5. Bölüm

251 38 3
                                    

5. Bölüm

Mide bulantısı iğrenç bir şey. Öyle ki sanırım midemde bir yara açıldı. Hayır, bu romantik bir betimleme değil. Sanırım midemi öyle zorladım ki artık içeride gerçekten bir yerler kanamaya başladı. Henüz kan kusmaya başlamadım ama Harun daha fazla zorlarsa kusmak için eğildiğim bir klozet oyuğunda kan görmem an meselesi. Mesai için hazırlandığım şu dakikalarda bile midemin artık korkunç bir yanma içinde 'Acımaaaa!' diye feryat ettiğini duyabiliyorum. Bir oyuk var ve kesinlikle çok acıyor.

"Suratının acı çeker bir hali var." Sel giyinme odasına girerken elindeki üzerindeki deri montu çıkarmakla meşguldü. Gerçekten o deri mont yakmıyor muydu yahu? Dışarısı 35.5 dereceydi!

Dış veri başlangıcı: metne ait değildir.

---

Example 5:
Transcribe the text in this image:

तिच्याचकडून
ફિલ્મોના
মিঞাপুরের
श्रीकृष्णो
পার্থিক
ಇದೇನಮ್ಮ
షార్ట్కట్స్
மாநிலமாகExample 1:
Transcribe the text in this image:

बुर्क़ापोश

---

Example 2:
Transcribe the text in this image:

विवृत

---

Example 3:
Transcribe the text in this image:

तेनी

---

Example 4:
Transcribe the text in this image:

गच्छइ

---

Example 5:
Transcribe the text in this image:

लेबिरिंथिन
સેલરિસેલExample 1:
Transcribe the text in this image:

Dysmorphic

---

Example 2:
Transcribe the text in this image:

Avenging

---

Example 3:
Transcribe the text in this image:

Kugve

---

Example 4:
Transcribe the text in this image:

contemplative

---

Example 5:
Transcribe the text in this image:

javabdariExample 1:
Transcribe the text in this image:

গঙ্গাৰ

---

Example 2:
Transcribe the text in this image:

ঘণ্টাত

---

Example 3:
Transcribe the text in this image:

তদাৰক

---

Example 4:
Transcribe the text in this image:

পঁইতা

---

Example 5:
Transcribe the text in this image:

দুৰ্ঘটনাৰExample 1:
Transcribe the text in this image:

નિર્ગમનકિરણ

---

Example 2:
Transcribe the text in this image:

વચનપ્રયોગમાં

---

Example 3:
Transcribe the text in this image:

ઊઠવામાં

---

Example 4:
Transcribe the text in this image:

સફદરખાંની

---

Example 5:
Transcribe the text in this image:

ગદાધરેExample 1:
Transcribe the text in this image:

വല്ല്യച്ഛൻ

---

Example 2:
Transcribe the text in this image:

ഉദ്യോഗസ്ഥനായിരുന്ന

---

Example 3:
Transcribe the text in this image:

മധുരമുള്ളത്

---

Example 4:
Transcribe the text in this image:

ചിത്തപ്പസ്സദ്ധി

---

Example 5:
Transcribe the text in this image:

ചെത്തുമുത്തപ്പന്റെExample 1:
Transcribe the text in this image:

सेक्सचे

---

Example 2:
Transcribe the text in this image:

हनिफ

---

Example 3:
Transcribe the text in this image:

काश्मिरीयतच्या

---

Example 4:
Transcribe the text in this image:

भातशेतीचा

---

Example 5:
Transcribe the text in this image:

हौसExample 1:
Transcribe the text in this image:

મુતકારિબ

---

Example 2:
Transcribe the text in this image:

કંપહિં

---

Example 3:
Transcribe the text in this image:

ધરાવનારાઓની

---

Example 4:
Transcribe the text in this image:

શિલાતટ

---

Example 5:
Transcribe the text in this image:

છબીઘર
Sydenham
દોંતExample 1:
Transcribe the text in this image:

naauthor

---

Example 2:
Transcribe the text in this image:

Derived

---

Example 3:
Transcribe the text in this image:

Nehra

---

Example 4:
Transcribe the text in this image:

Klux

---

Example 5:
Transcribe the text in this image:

"Suratım değil ama midem çekiyor." dedim sahte bir gülümsemeyle.

"Çok mu acılı yedin." dedi basur esprisine zemin hazırlar bir halde. Bir an düşündüm. Evet, Harun'un tatlı bir tarafı yoktu. Memnuniyetle gülümserken,

"Evet." dedim. Gülüp odaya geçti. Bende mesaime daldım. Bugün barımızın sokağında başka bir bar açılışı vardı ve dolayısıyla müşterilerimizin pek çoğu burayı tercih etmemişlerdi. Hızlı bir mıntıka temizliğinden sonra sakin olan barda müşterilere bakıp tezgâhın arkasına geçtim. Hazal hazırlanmış çıkıyordu. Öğleden akşama kadar ki mesaisinde iki masa geldiğini söylemişti. Eh şimdi de durum farklı sayılmazdı. Altı kişilik bir grup ve tek başına içen ve dertli olduğu her halinden belli olan bir çocuk vardı. Sonra burayı starbucks sanan bir i pad air sahibi biri daha girdi. Kulaklıkları takılı, uzun bir sarışındı. El işareti ile bir becky sipariş etti. Adisyonu yazıp birasını götürdüm. Tezgâha geri dönmüştüm ki gri sweetli birinin bara oturduğunu gördüm. Onu blazer ceketsiz tanımak hele de sırtından, zordu ama çok tanıdık bir el hareketiyle saçlarını karıştırınca bardakinin Harun olduğunu anladım. Çalışan kapısından geçip tezgâhın arkasında durdum. Beni görünce gülümsedi ama hız kesmeden viskisini hazırlamaya koyulunca gülüp beklemeye karar verdi.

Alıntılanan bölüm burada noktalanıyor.